Most MIH studies occur in systems such as birds (e.g., Gaston and Evans 2004, Ferger et al. 2014), and invertebrates (e.g., Currie et al. 2004, Classen et al. 2015), which are prone to moderate–high levels of PV (Ricklefs 1990, Begon et al. 1996, Morris and Doak 2002). Additionally, most of the MIH field studies we found only sampled their communities for a single year, and none had more than 3 yr of data. Thus, negative MIH results in the literature could be due solely to population variability. We can be slightly more confident of supportive evidence for MIH results in the literature, because spurious positive relationships were very rare given a random underlying relationship (though there are still potential confounding factors).

To avoid additional assumptions and complexity, each species in a simulated community had the same population variability. This is unlikely in nature, where communities are made up of species with different degrees of population variability (e.g., Crowley and Johnson 1992, Brady and Slade 2004), and may have resulted in higher-than-expected variability in community abundance. However, in communities with a log-normal species abundance distribution, low-abundance species have less influence on the community variability (in simulation; but see Appendix S1 for highly even communities).
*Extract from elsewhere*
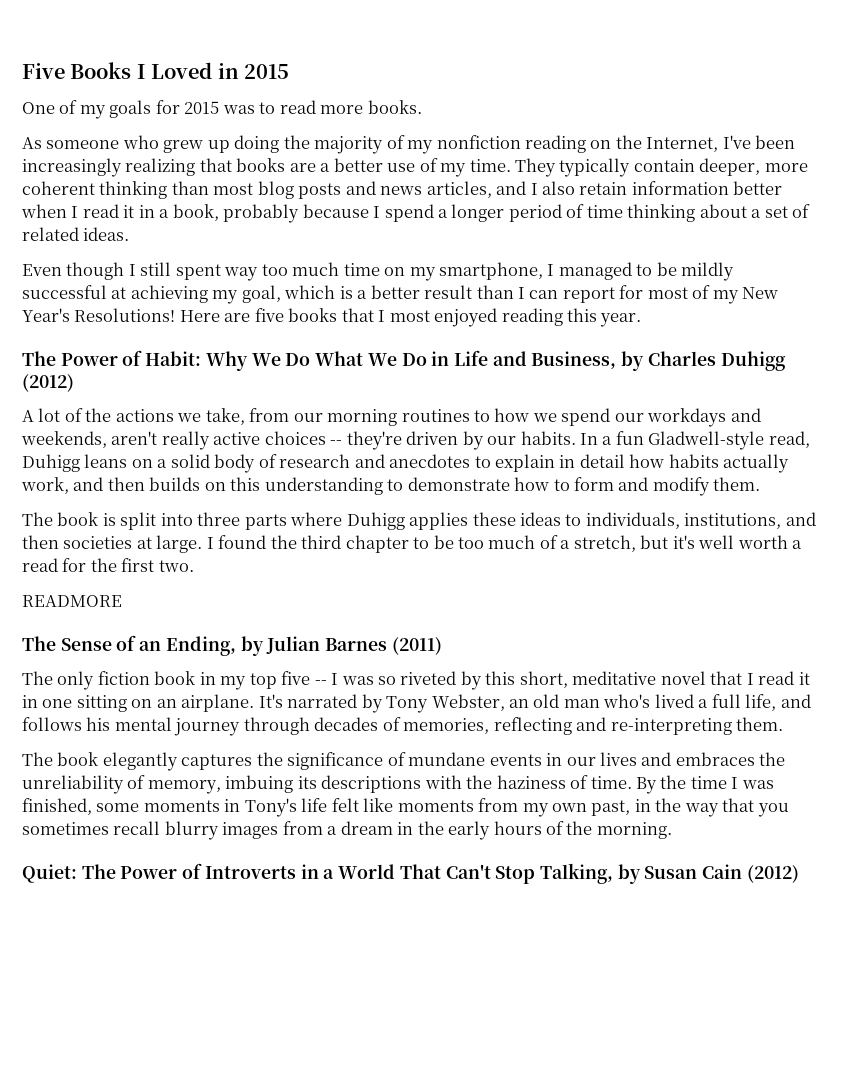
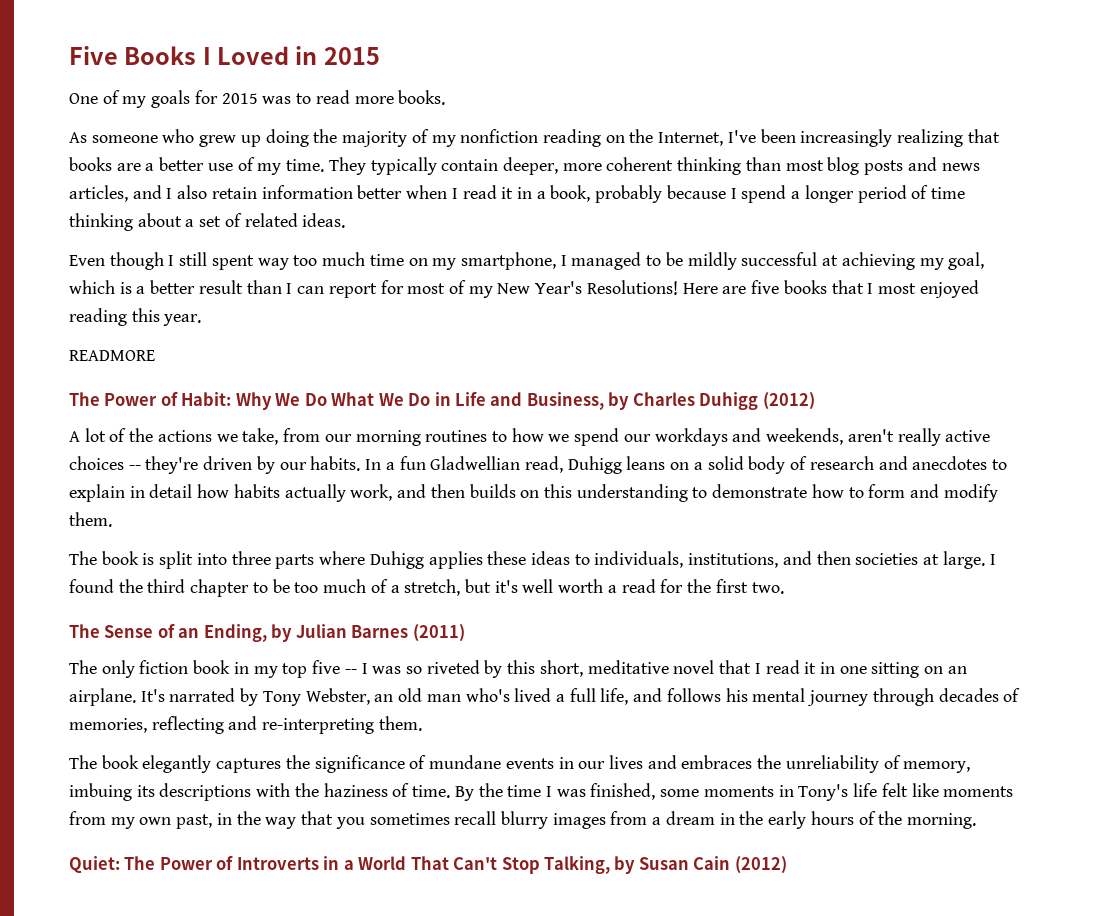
(642, 320) none -> [69,350,155,361] // READMORE
[648,431,765,450] Gladwell-style -> [430,456,521,470] Gladwellian
[22,595,122,607] // READMORE -> (784, 588) none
Any variation added beyond what we would expect in nature due to constant population variability across species is likely swamped by the enormous variation inherent in field studies.

We designed these simulations to represent a conservative estimate of the degree to which population variability could mask the MIH. These simulations fixed perfect, one-to-one linear relationships, which are rare or nonexistent in nature. Imperfect (those with unexplained variation) underlying relationships would be more easily masked by population variability. These simulations assumed perfect sampling of abundance and diversity, though sampling bias or missed species detections due to small population size could further confound detection of the MIH in field studies (Link et al. 1994, Wilson et al. 1996, Magurran 2004). Additionally, food resources were excluded from these simulations, but in practice would have their own variability over time. Real-world considerations make it less likely to detect the MIH in the field reliably, if it exists, leaving these simulations as a best-case scenario for detection of the MIH.

Future MIH studies need to be designed with population variability in mind. Choosing study systems with low population variability (e.g., trees, ungulates, large birds; Harper 1977, Clutton-Brock et al. 1997, Sæther and Engen 2002) can compensate for a low sampling effort. However, these systems typically lack adequate variation in richness, productivity, and abundance to test the MIH effectively. In the systems commonly used for MIH studies (birds, insects, small mammals), 5+ yr of sampling across many sites (18+) is required to ensure high probability of detection of the MIH if it exists. To be confident that negative MIH results are not due to population variability, given sampling inaccuracies and additional food resource variability, even longer sampling durations are recommended (10+ yr).

The mixed evidence from empirical studies of the MIH leaves us uncertain about whether it is truly a mechanism of the productivity–diversity relationship. However, despite the large body of literature on the subject, few to no studies have the sampling effort required to be confident in their results from underlying interannual population variability. In particular, studies without support for the MIH may be suspect because of lack of adequate sampling. These simulations point to the gravity of considering population variability for past and future studies.